From the Options menu
- Change the ‘OpenXR Runtime’ to OpenXR, or Automatic.
- Set the ‘Preferred Codec’ to ‘AV1 10-bit (Quest 3)’ for maximum quality compression. Unfortunately this adds around 20 ms latency for encoding and decompression and is the part that a requires a powerful GPU such as an RTX 4090. AV1 packs 30% more data into the available bandwidth than the nearest best alternative.
Step 4 – Set the Highest Bit Rate
In the headset, set the Virtual Desktop ‘Streaming’ configuration the the maximum available, currently 200 Mbps for WiFi. If the reading is lower, it may correct itself if you quit and restart VirtualDesktop one or more times.
Optimise Your WIFI Network
I now have a PCIE WIFI antennae sat on top of the PC 3 feet from where I sit. It’s WIFI output has the same SID and password as for the rest of the house. The signal capacity is around 866 Mbps and Virtual Desktop currently only needs a bandwidth of 200 Mbps.
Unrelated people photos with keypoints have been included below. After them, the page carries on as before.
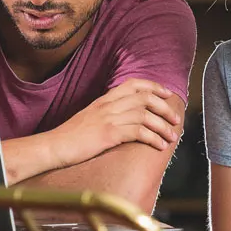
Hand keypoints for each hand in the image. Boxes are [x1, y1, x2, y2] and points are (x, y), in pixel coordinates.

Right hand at [47, 78, 181, 168]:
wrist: (54, 146)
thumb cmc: (71, 137)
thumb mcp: (90, 117)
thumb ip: (107, 113)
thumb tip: (126, 117)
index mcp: (104, 99)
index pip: (134, 84)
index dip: (154, 87)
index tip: (167, 94)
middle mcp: (108, 105)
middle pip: (145, 98)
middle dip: (165, 108)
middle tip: (175, 119)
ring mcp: (108, 118)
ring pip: (145, 116)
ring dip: (163, 126)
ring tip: (171, 137)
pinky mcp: (109, 134)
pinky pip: (139, 132)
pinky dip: (153, 138)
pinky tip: (159, 146)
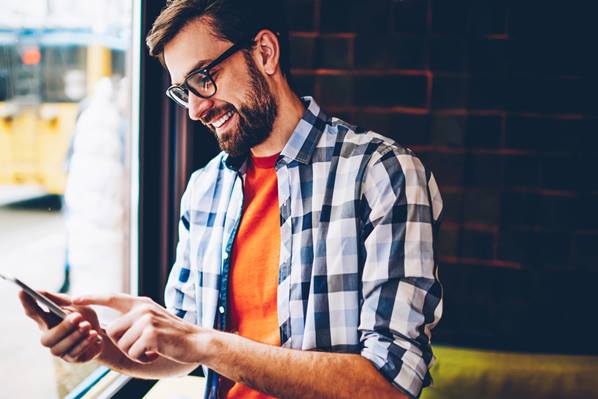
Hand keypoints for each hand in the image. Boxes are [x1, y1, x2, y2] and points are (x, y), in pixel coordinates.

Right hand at [18, 290, 103, 362]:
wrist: (100, 333)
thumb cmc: (83, 317)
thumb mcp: (74, 304)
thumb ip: (58, 299)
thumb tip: (38, 291)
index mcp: (47, 321)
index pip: (33, 313)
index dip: (26, 303)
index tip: (22, 291)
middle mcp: (49, 337)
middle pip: (47, 338)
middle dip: (63, 327)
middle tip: (77, 316)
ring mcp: (59, 349)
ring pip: (60, 347)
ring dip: (76, 335)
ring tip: (87, 325)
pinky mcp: (71, 358)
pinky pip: (75, 353)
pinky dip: (85, 343)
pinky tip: (93, 334)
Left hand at [73, 294, 208, 364]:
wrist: (197, 341)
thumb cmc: (174, 335)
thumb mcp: (154, 319)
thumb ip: (134, 318)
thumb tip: (109, 330)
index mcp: (142, 303)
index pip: (112, 297)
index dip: (92, 297)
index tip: (74, 299)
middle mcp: (142, 308)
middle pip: (112, 331)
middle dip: (124, 344)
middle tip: (144, 346)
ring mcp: (147, 319)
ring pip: (122, 344)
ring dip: (135, 352)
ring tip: (152, 348)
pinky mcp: (151, 333)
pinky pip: (132, 352)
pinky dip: (142, 358)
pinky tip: (156, 352)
Its worth considering WiFi standard 6e for lower latency, higher throughput and higher stability.
Try Turbo Mode
I suggest you try the OpenXR Toolkit’s ‘turbo mode’ option which will add significant FPS to your throughput to the capacity of your PC’s ability.
Try Hardware Accelerated GPU Scheduling
Up until now I would have had this setting switched off, however it makes a noticeable and positive improvement for the Quest 3 / Virtual Desktop combination to have this setting enabled.
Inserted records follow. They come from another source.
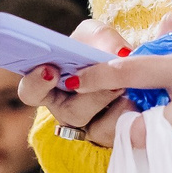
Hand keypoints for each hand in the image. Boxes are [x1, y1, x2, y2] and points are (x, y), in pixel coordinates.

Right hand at [21, 18, 135, 144]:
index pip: (30, 92)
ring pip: (98, 128)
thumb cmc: (101, 49)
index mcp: (50, 87)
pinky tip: (141, 99)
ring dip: (116, 105)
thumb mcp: (96, 35)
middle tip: (112, 82)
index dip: (36, 84)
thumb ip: (102, 37)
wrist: (131, 68)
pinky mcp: (114, 137)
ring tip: (128, 87)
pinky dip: (133, 113)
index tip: (50, 70)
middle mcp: (66, 111)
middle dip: (93, 96)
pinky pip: (122, 132)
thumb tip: (118, 52)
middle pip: (71, 113)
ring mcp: (90, 128)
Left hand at [58, 9, 171, 172]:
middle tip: (118, 117)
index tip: (74, 77)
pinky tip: (170, 146)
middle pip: (134, 129)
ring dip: (142, 145)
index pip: (131, 73)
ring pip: (154, 154)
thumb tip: (155, 30)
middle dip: (117, 126)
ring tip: (143, 134)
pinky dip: (167, 158)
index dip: (96, 76)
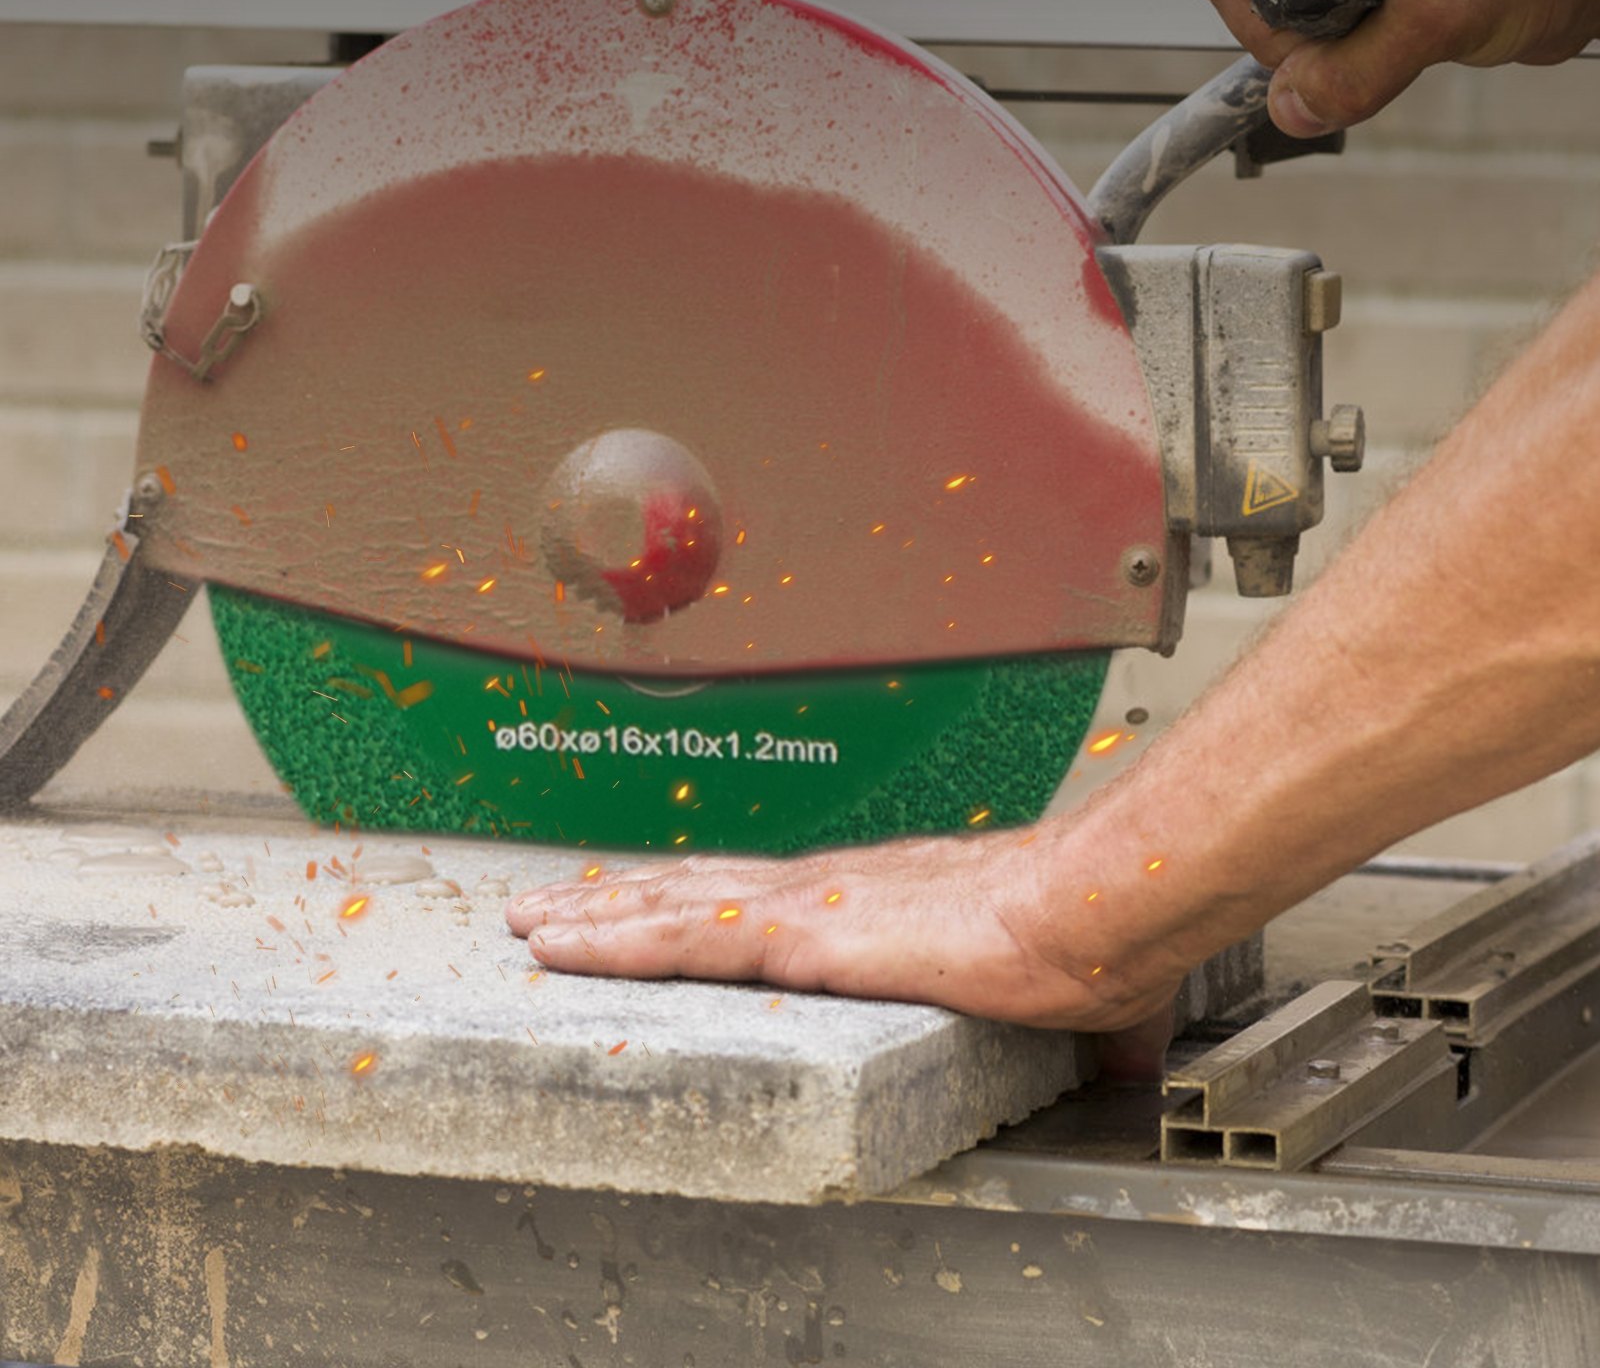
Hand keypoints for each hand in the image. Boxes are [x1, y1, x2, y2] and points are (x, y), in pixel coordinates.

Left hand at [505, 822, 1189, 1036]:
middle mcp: (828, 890)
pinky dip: (618, 941)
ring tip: (534, 926)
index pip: (764, 900)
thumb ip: (1066, 1023)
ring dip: (597, 918)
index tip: (656, 905)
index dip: (702, 902)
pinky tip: (568, 947)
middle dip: (622, 901)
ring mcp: (808, 907)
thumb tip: (1113, 1056)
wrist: (1088, 907)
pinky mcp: (803, 936)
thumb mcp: (1063, 994)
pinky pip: (684, 937)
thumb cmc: (1079, 935)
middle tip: (555, 907)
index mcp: (876, 902)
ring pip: (673, 908)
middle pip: (698, 890)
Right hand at [1194, 0, 1599, 134]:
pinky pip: (1320, 19)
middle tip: (1371, 35)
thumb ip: (1352, 73)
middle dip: (1301, 37)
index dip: (1266, 27)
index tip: (1323, 49)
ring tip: (1397, 27)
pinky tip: (1398, 31)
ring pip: (1284, 12)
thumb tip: (1290, 111)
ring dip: (1330, 44)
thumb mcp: (1436, 14)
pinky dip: (1350, 45)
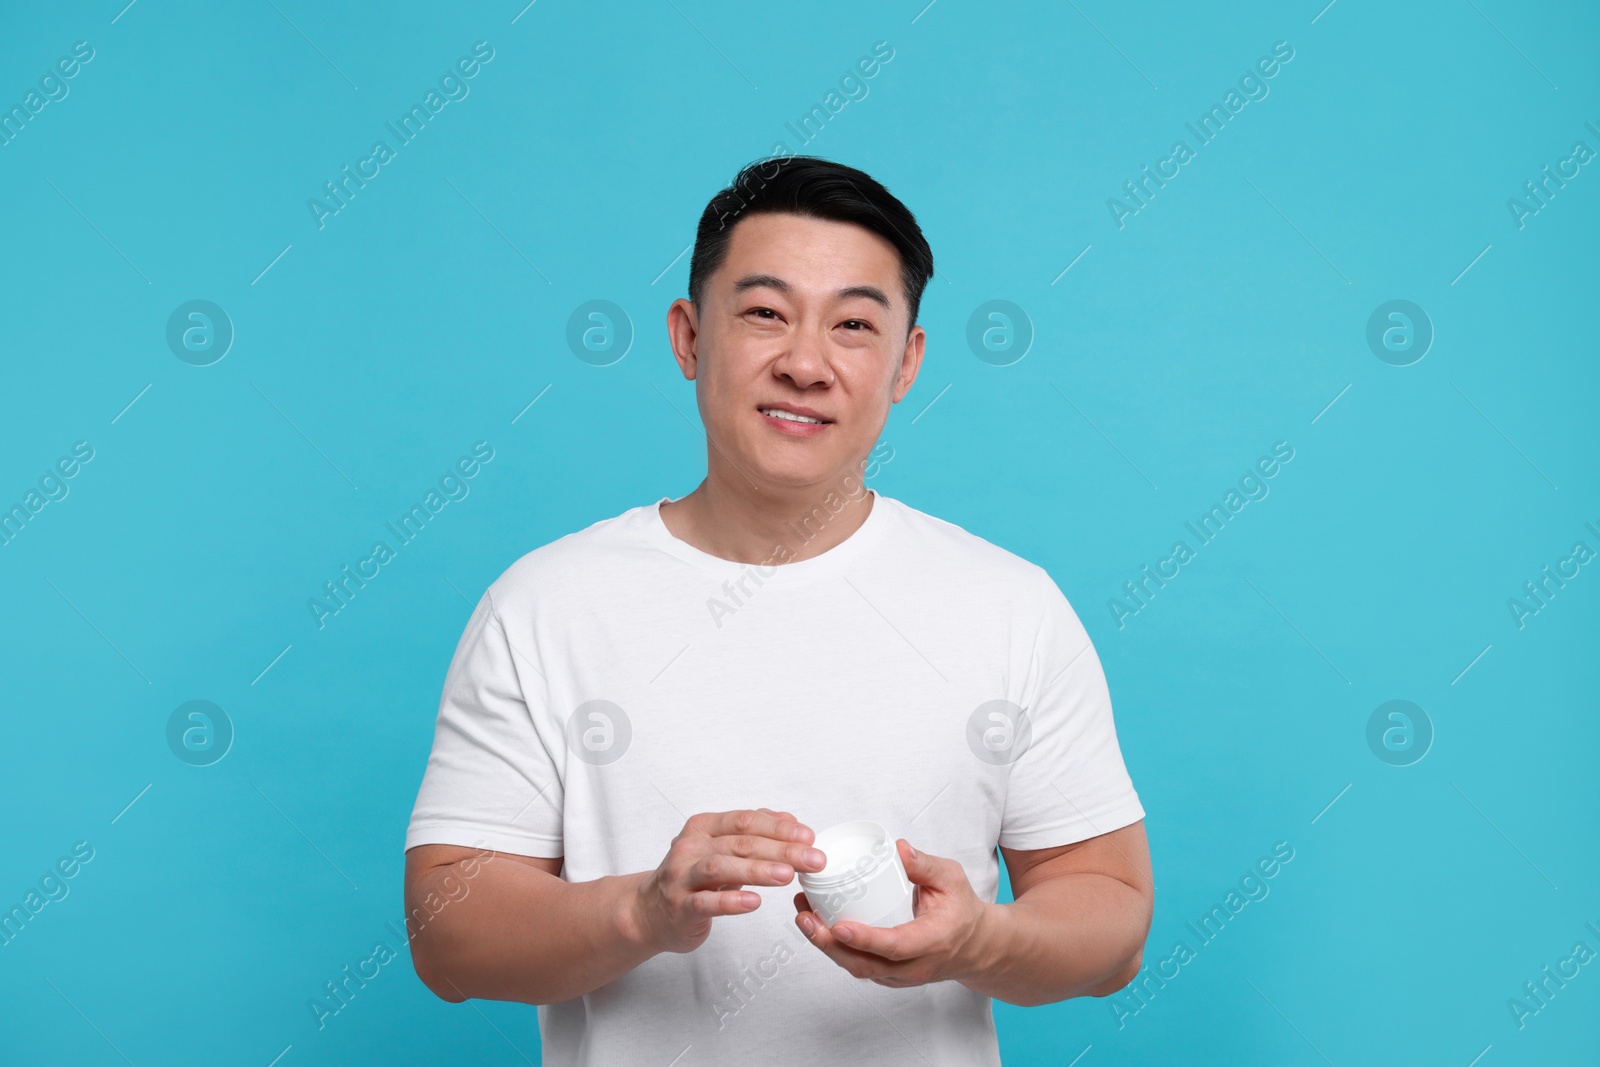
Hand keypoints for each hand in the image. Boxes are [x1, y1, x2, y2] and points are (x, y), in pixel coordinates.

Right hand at [629, 808, 826, 954]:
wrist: (650, 911)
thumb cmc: (692, 878)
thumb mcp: (720, 849)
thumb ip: (752, 832)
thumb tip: (790, 819)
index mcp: (703, 827)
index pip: (745, 821)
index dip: (779, 827)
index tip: (808, 836)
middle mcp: (691, 847)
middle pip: (740, 843)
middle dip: (781, 850)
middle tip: (813, 859)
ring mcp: (682, 877)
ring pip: (722, 867)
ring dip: (758, 870)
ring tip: (788, 876)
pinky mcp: (680, 907)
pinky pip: (706, 902)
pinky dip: (731, 902)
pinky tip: (754, 903)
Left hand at [792, 839, 996, 987]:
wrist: (975, 946)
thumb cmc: (962, 910)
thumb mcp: (952, 879)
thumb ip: (926, 864)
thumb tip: (898, 848)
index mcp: (932, 941)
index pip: (894, 946)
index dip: (864, 939)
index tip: (838, 926)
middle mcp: (914, 966)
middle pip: (865, 964)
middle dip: (830, 944)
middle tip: (805, 918)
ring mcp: (899, 976)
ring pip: (857, 968)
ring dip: (826, 946)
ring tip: (803, 916)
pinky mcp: (888, 976)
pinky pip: (858, 966)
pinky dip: (835, 949)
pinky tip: (816, 925)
Search for Graphics Settings from the task bar
What This Connection Cannot Do
This connection will not fix stutters that have been around since day 1,
for example, stutters due to:
- Fast data exchanges, such as:
- A rotating field of view
- Passing objects at close range
- Loading new scenery
- A saturated CPU or GPU
What This Connection Can Do
I am surprised that this relatively low bandwidth solution easily beats the higher bandwidth ones, and that the sim can be run over a WIFI connection at all. The cable does not appear to be necessary other than to extend the life of the battery during use, or to download recordings from the headset.
The result is a very stable, detailed image at high resolution. It is possible to see the pixels, mura and screen-door effects but its not a major issue. The imperfections in the sim are now equivalent to the imperfections in the display. For this reason, I think the Quest 3 matches MSFS 2020’s level of development nicely.
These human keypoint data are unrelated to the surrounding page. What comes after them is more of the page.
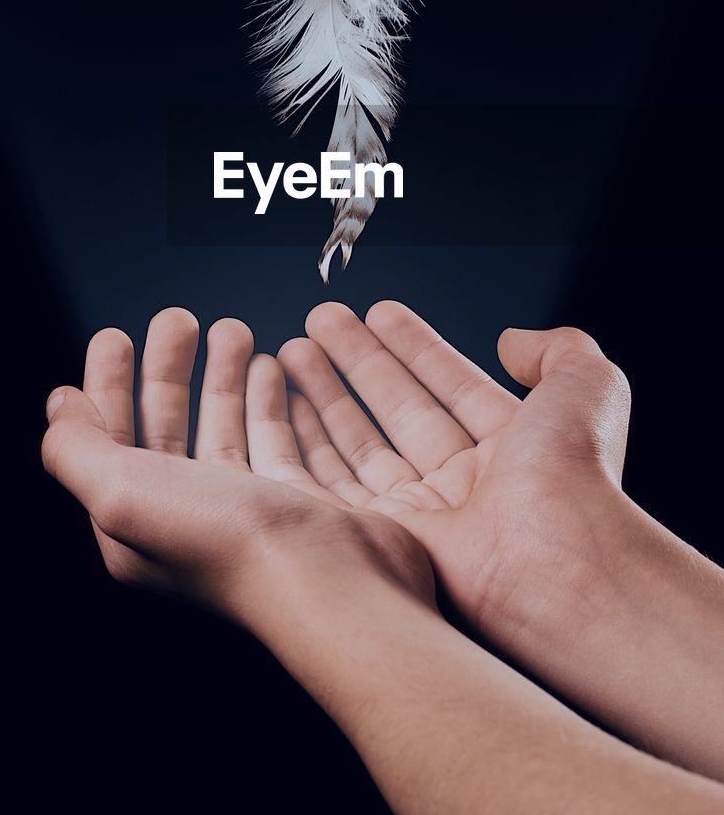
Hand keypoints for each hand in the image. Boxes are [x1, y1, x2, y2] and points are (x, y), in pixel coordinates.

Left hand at [41, 307, 433, 627]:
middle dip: (168, 369)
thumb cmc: (231, 545)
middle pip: (169, 427)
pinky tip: (275, 368)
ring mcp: (248, 509)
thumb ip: (77, 450)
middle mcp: (190, 518)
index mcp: (139, 523)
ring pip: (226, 426)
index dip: (107, 388)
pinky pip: (280, 436)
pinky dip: (272, 397)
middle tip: (178, 319)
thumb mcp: (122, 493)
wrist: (336, 582)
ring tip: (232, 330)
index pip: (110, 444)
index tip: (116, 338)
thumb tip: (60, 407)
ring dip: (223, 375)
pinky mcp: (299, 499)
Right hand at [279, 300, 628, 626]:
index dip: (413, 346)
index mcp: (511, 451)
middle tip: (322, 321)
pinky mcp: (381, 540)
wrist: (555, 560)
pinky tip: (285, 405)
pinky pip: (331, 484)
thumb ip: (559, 349)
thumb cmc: (576, 479)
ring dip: (324, 395)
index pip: (449, 386)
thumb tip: (514, 340)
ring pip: (359, 444)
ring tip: (293, 350)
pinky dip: (304, 442)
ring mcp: (421, 516)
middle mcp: (463, 484)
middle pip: (396, 409)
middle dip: (356, 361)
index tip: (379, 313)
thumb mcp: (587, 386)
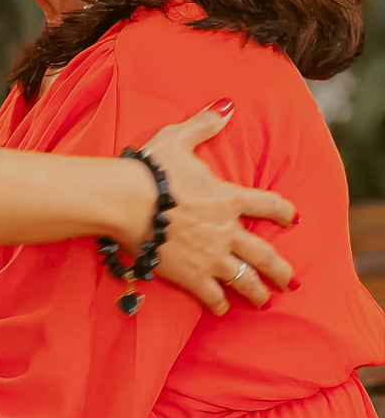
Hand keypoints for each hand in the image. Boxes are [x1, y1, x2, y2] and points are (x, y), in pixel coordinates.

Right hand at [142, 103, 295, 315]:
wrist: (125, 202)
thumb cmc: (150, 170)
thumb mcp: (178, 139)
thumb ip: (204, 125)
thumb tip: (225, 107)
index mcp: (229, 198)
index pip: (269, 204)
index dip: (284, 211)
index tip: (293, 218)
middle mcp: (227, 231)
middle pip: (265, 254)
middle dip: (280, 270)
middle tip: (290, 282)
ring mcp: (211, 256)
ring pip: (244, 279)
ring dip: (257, 292)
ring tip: (264, 300)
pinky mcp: (190, 275)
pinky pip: (211, 296)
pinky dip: (217, 304)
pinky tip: (220, 310)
- The Oculus Link options are separate from the Virtual Desktop options, so don’t mix the two together. Use only one or the other.
- In order to download a video recorded by Virtual Desktop, you will need an cable and an Oculus Link configuration. Clear away the Virtual Desktop configuration first. Plug in the cable to your headset and look for a message that asks for permission to use the cable to transfer data (I don’t recall the wording). When, eventually, you get that part right, an Oculus Quest 3 icon will appear in File Explorer and the video will be stored under the Oculus folder, not the video folder.